Wie sollte deiner Meinung nach linke Arbeit in kommunalen Räten aussehen und wie kann sie für die außerparlamentarische Arbeit nutzbar gemacht werden?

Im Rat können im Einzelfall Verbesserungen erreicht oder Verschlechterungen abgewehrt werden. Aber durch Wahlen eroberte Mandate sollten vorrangig genutzt werden, um die Selbstaktivität und die Selbstorganisation von unten zu befördern und sozialistische Ideen zu verbreiten.

Linke sollten deutlich machen, dass alle etablierten Parteien lediglich die reiche Minderheit in der Gesellschaft vertreten, sie sollten eine gesunde Distanz zu diesen Parteien und den bürgerlichen Institutionen bewahren.
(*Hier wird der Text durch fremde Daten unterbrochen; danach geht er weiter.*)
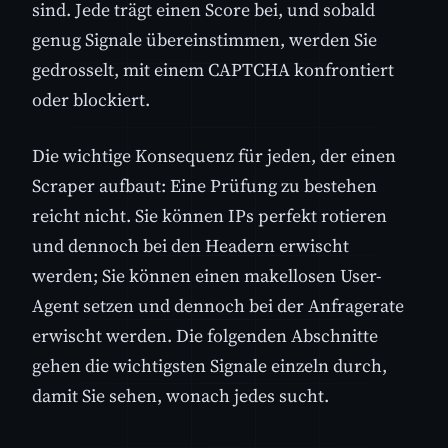
sind. Jede trägt einen Score bei, und sobald
genug Signale übereinstimmen, werden Sie
gedrosselt, mit einem CAPTCHA konfrontiert
oder blockiert.
Die wichtige Konsequenz für jeden, der einen
Scraper aufbaut: Eine Prüfung zu bestehen
reicht nicht. Sie können IPs perfekt rotieren
und dennoch bei den Headern erwischt
werden; Sie können einen makellosen User-
Agent setzen und dennoch bei der Anfragerate
erwischt werden. Die folgenden Abschnitte
gehen die wichtigsten Signale einzeln durch,
damit Sie sehen, wonach jedes sucht.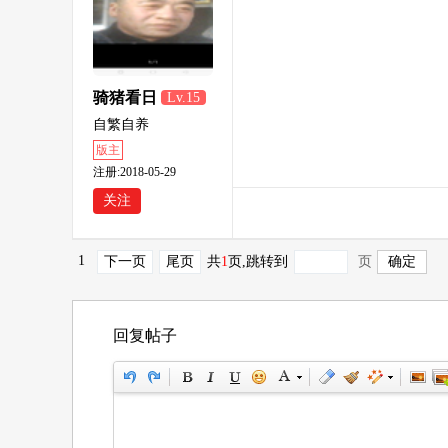
骑猪看日
Lv.15
出
自繁自养
版主
注册:2018-05-29
关注
1
下一页
尾页
共
1
页
,跳转到
页
回复帖子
Linke in Stadträten sollten sich als Sprachrohr all der Menschen begreifen, die unter diesem System und der Politik vor Ort leiden und sich gleichzeitig mit ihren Informationen und Argumenten an diese Menschen wenden. Linke sollten als Gegner des örtlichen Establishments auftreten.

Wenn man, wie der Spitzenkandidat der Kölner LINKEN, Jörg Detjen, davon ausgeht, dass DIE LINKE im Westen immer eine Partei zwischen 5 und 10% bleiben wird, dann bleibt die Zusammenarbeit mit der SPD die einzige Perspektive. Ich trete hingegen dafür ein, eine linke Massenpartei aufzubauen, die das Potenzial hat, die Mehrheit der Lohnabhängigen zu gewinnen. Das ist weder einfach, noch eine Aufgabe für die nächsten zwei, drei Jahre, aber wir müssen damit anfangen.